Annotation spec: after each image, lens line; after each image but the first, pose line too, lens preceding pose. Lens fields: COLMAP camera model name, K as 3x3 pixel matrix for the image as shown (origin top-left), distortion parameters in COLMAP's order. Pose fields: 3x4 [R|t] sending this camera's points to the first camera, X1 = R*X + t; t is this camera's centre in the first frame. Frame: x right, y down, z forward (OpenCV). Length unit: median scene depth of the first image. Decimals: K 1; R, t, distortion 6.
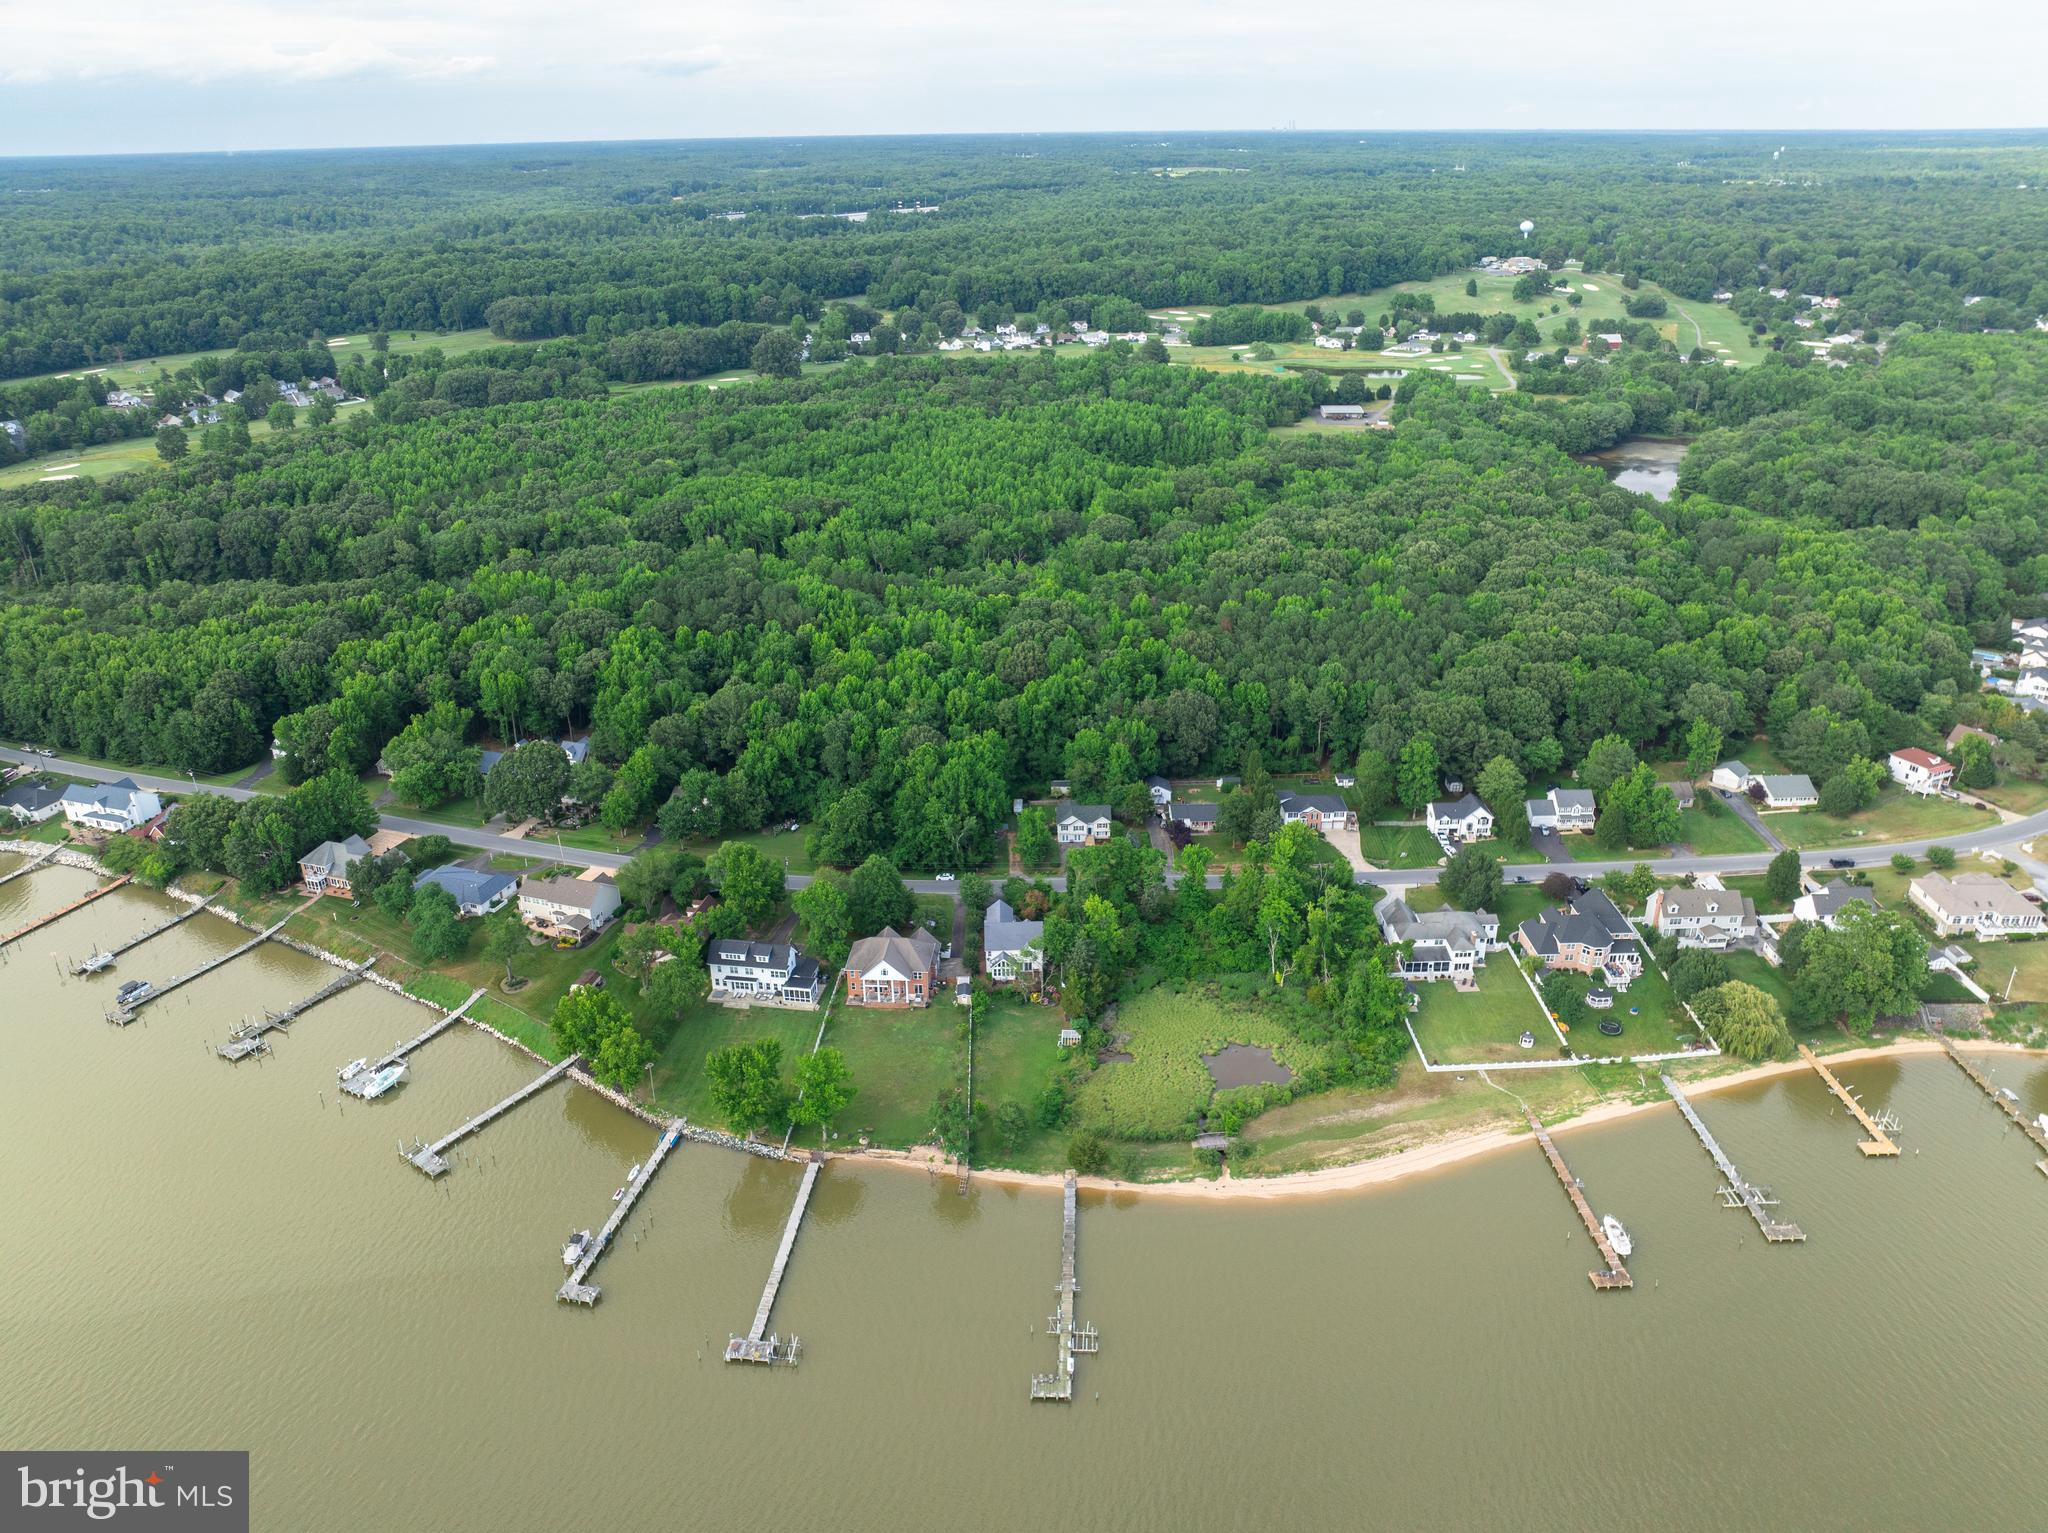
lens RADIAL K [[1437.6, 0, 1031.9], [0, 1437.6, 765.8], [0, 0, 1]] dist [-0.038638, 0.003701]
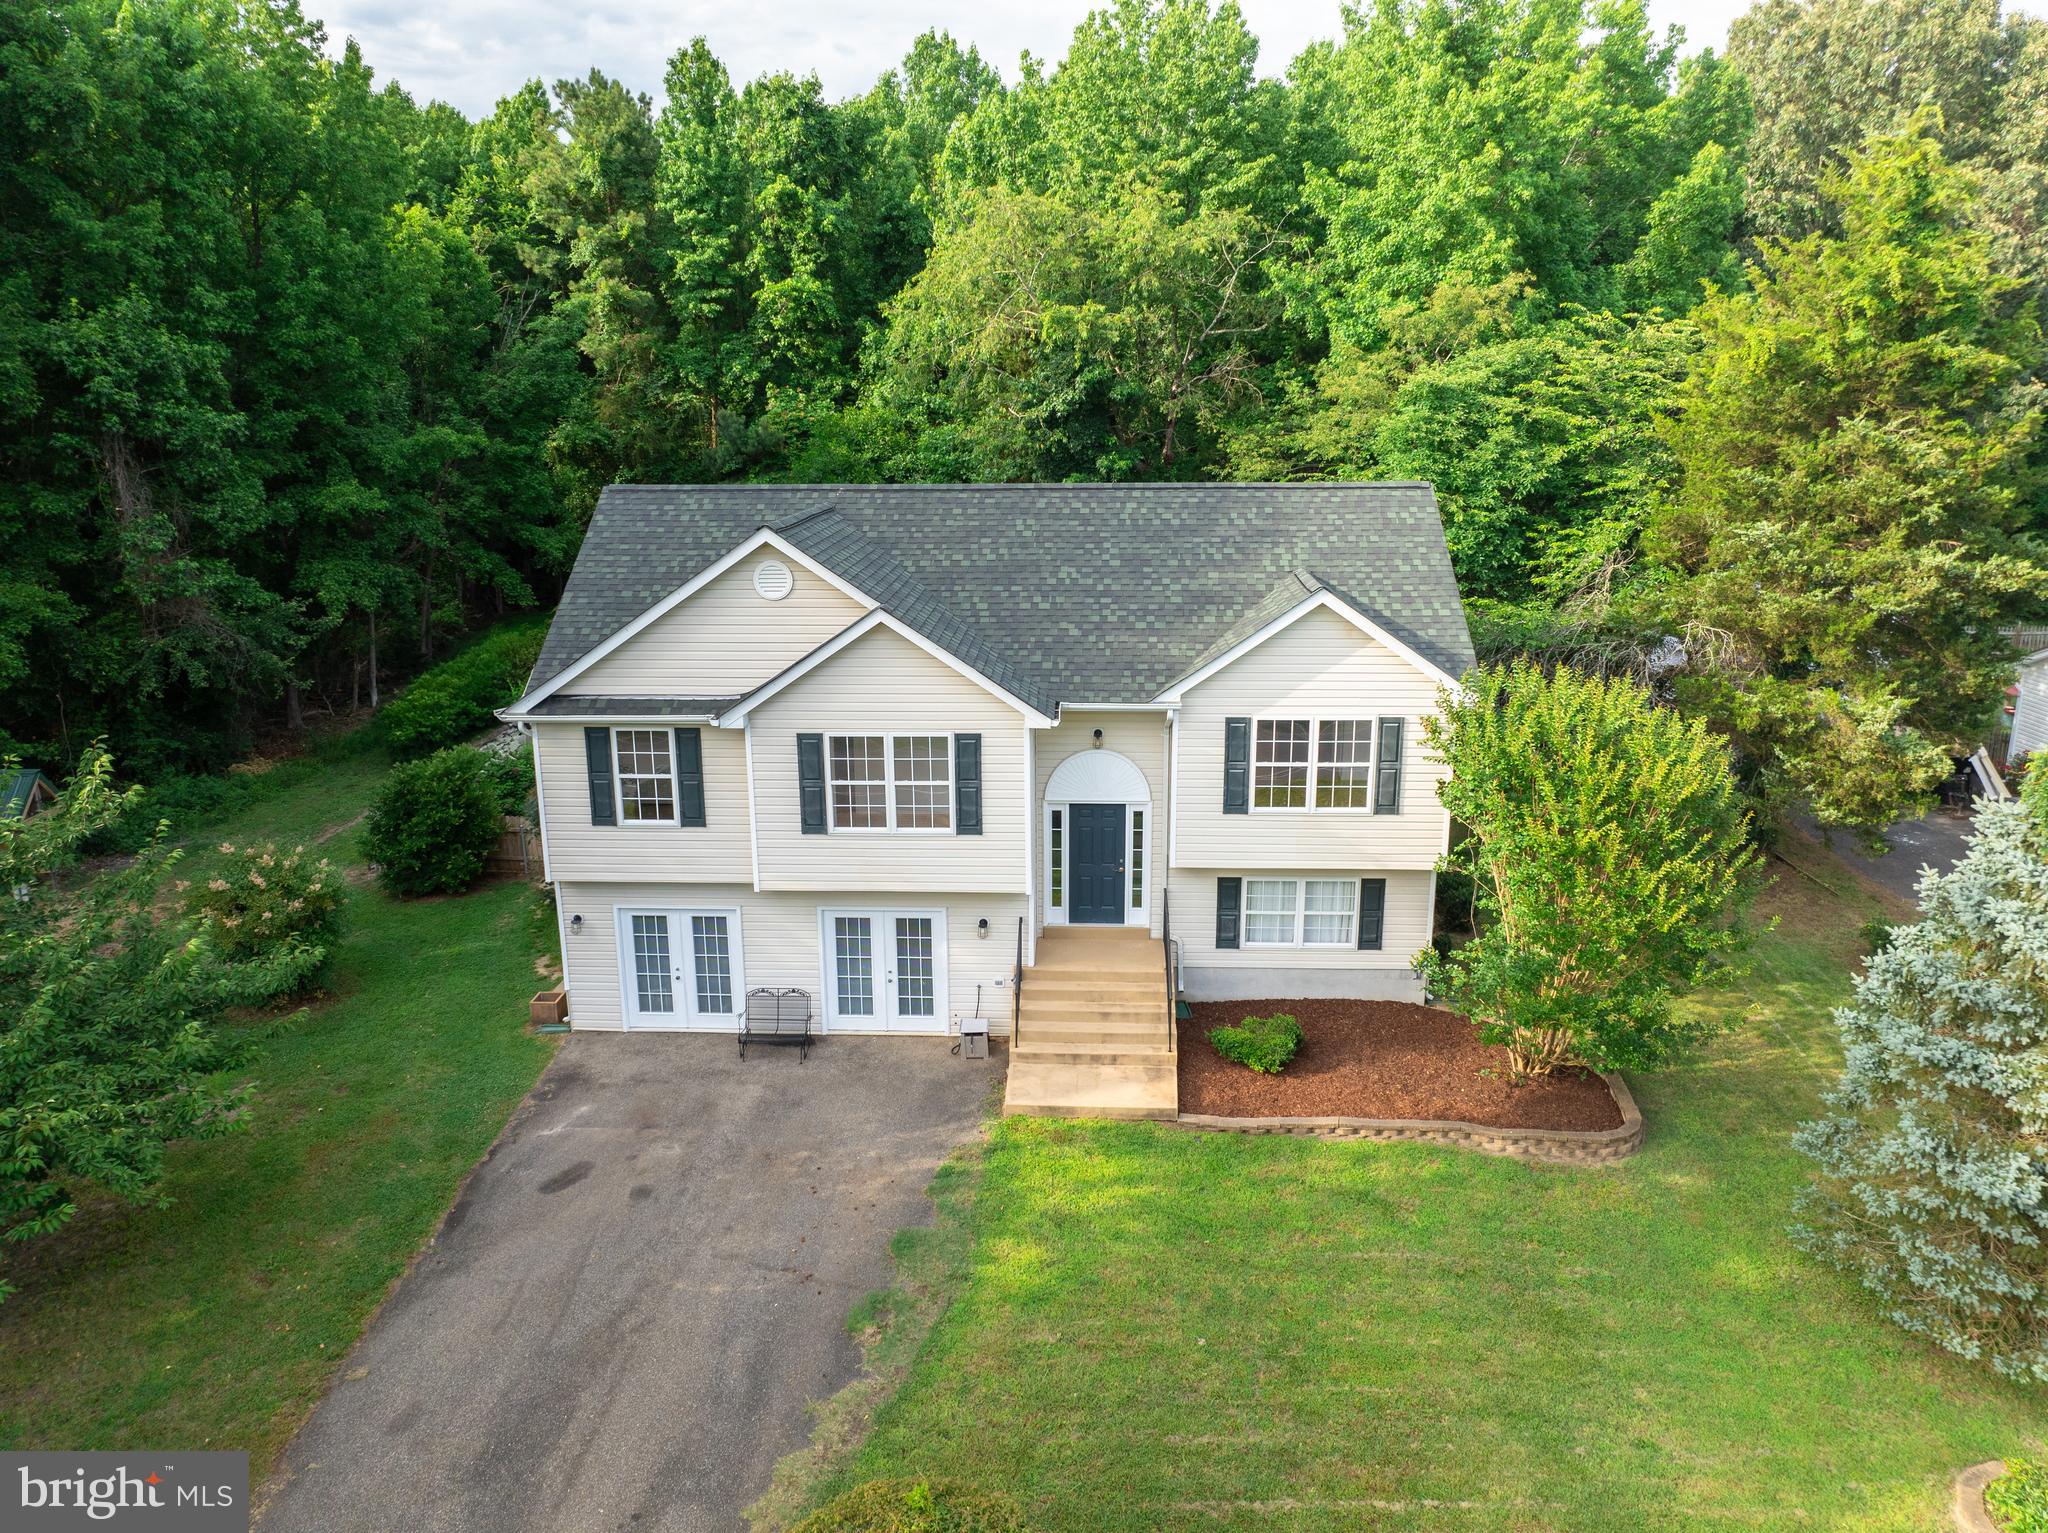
lens RADIAL K [[1437.6, 0, 1031.9], [0, 1437.6, 765.8], [0, 0, 1]] dist [-0.038638, 0.003701]
pose [[0.997820, 0.025306, -0.060951, 0.041243], [-0.036089, 0.982469, -0.182899, 0.052499], [0.055254, 0.184700, 0.981240, 0.942795]]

___

Exercise requirements: Retype the data above verbatim, minus images.

Result of the exercise:
Annotation spec: after each image, lens line; after each image but the first, pose line too, lens preceding pose. Lens fields: COLMAP camera model name, K as 3x3 pixel matrix for the image as shown (origin top-left), distortion parameters in COLMAP's order. Pose fields: 3x4 [R|t] sending this camera's points to the first camera, X1 = R*X + t; t is this camera's centre in the first frame. Frame: x right, y down, z forward (OpenCV). Length unit: median scene depth of the first image. Decimals: K 1; R, t, distortion 6.
lens RADIAL K [[1437.6, 0, 1031.9], [0, 1437.6, 765.8], [0, 0, 1]] dist [-0.038638, 0.003701]
lens RADIAL K [[1437.6, 0, 1031.9], [0, 1437.6, 765.8], [0, 0, 1]] dist [-0.038638, 0.003701]
pose [[0.997820, 0.025306, -0.060951, 0.041243], [-0.036089, 0.982469, -0.182899, 0.052499], [0.055254, 0.184700, 0.981240, 0.942795]]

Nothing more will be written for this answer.